▶ _REQUIREMENT_
Lines from the beginning of the material below through the line that has "Table 5. The" are to be reproduced exactly, but pictures are not.

▶ _STORED DATA_
********
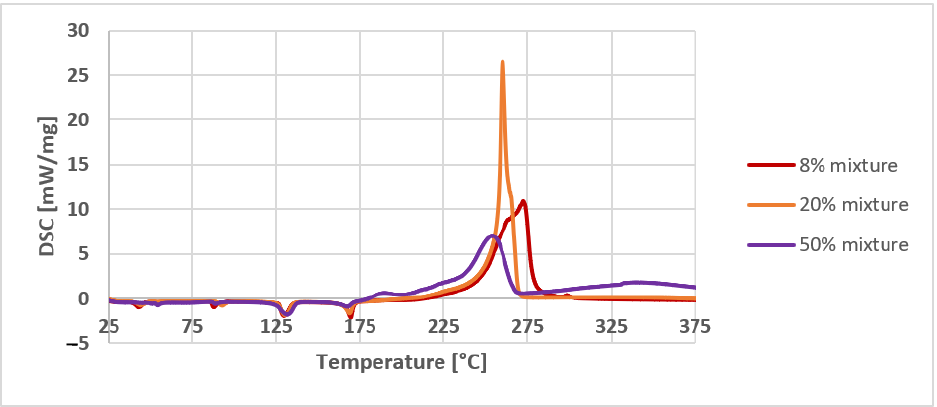
Figure 3. DSC analysis showing the influence of AN and PE mixture composition on the mixture’s thermal properties, heat rate 10 °C/min.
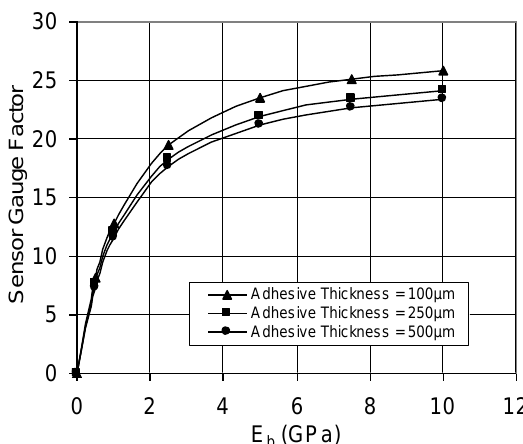
Figure 8. Effect of adhesive material properties (modulus of elasticity, E gauge factor, V = 5 i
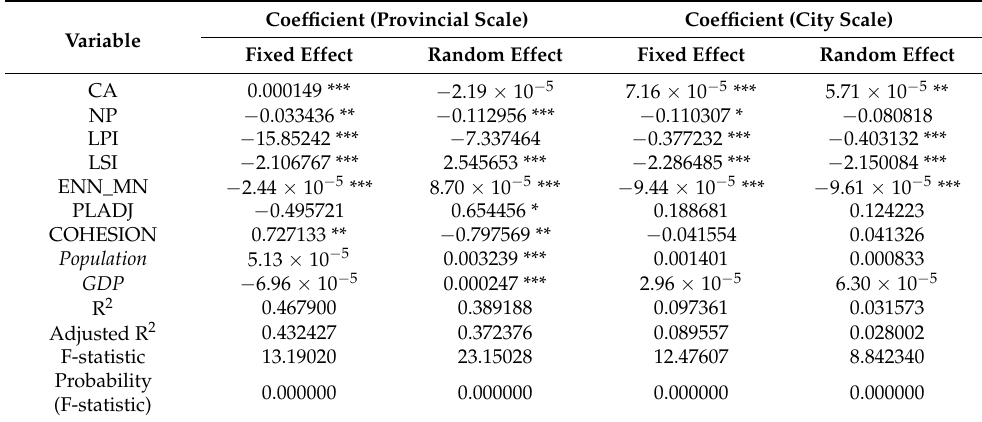
Table 5. The relationships between the UF and PM 2.5 concentration at the different scales.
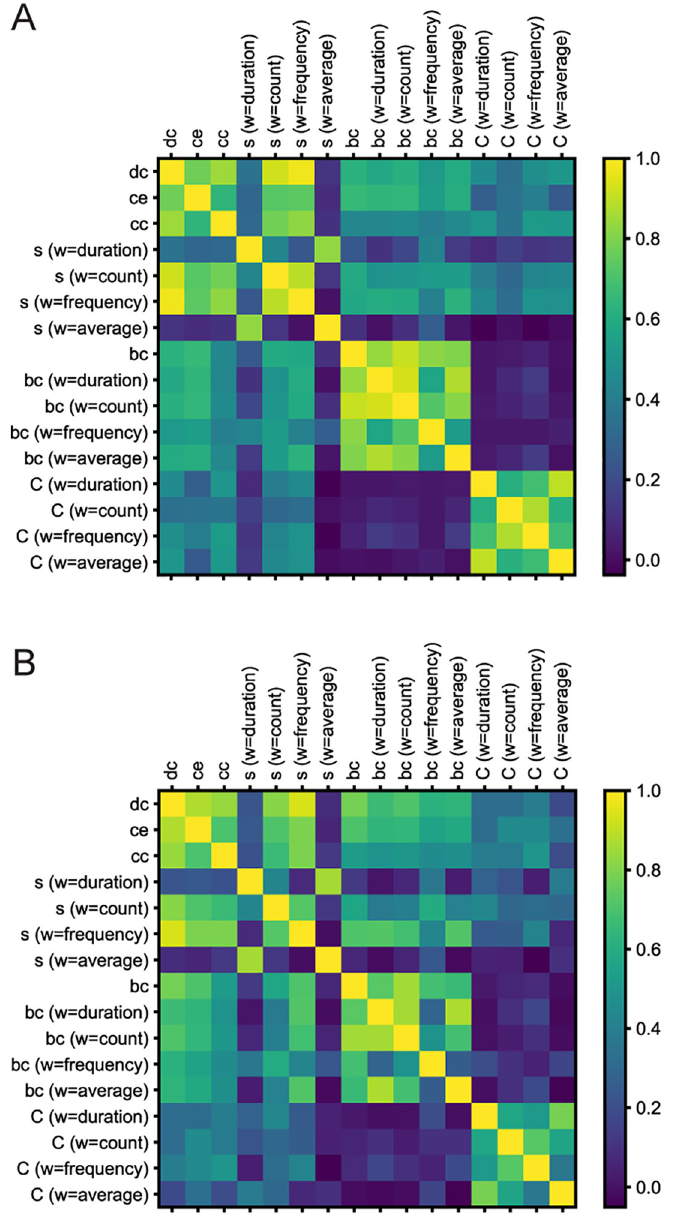
Fig 6. Node strength distribution using weights uncover more of longer interactions in the COC SINs. Strength distribution, using weight A) count and B) duration. Box plot of average values for nine CTRL SINs (n = 270 flies) grouped, which were given regular food, and eleven COC SINs (n = 330 flies) grouped, which were orally administrated 0.5 mg/mL of cocaine for 24 hours before tracking. Data are extracted from 10 minute videos using FlyTracker and analyzed using NetworkX. Statistical analysis was performed using two-sample t -tests for a difference in mean for paired samples with a p-value less than 0.05 taken as significant, presented in an S1 Table.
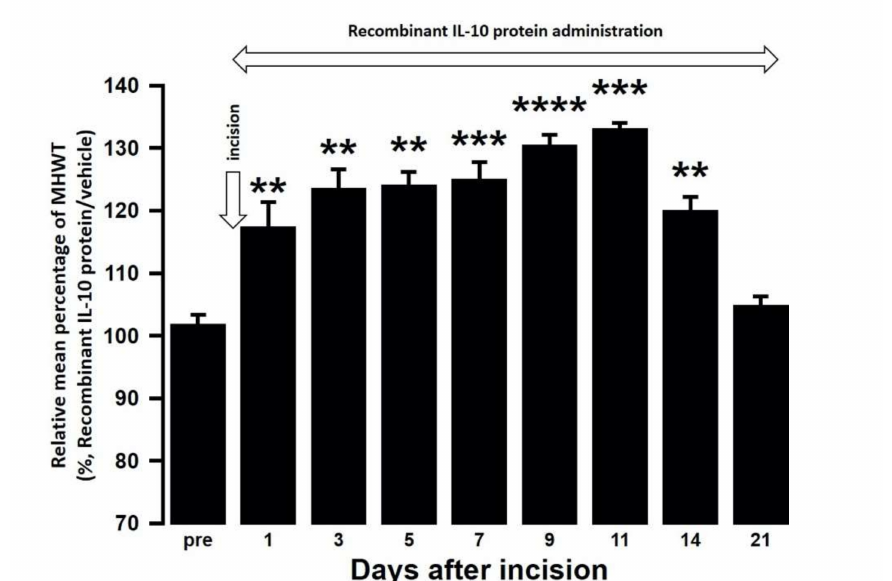
Figure 9. Changes in MHWT in SAMP8 mice treated with either a recombinant IL-10 protein or vehicle following palatal mucosal incision. The relative mean percentage MHWT was calculated over 21 days using the following formula (100 × MHWT in SAMP8 mice treated with recombinant IL-10 protein / MHWT in SAMP8 mice treated with vehicle). Data represent mean ± SD ( n = 5 for SAMP8 incision mice treated with a recombinant IL-10 protein, and SAMP8 incision mice treated with vehicle. ** p < 0.01, *** p < 0.001, **** p < 0.0001 compared to pre value; one-way repeated measures ANOVA followed by Tukey’s multiple comparison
********
▶ _SOLUTION FOR THIS EXERCISE_
Figure 3. DSC analysis showing the influence of AN and PE mixture composition on the mixture’s thermal properties, heat rate 10 °C/min.
Figure 8. Effect of adhesive material properties (modulus of elasticity, E gauge factor, V = 5 i
Table 5. The relationships between the UF and PM 2.5 concentration at the different scales.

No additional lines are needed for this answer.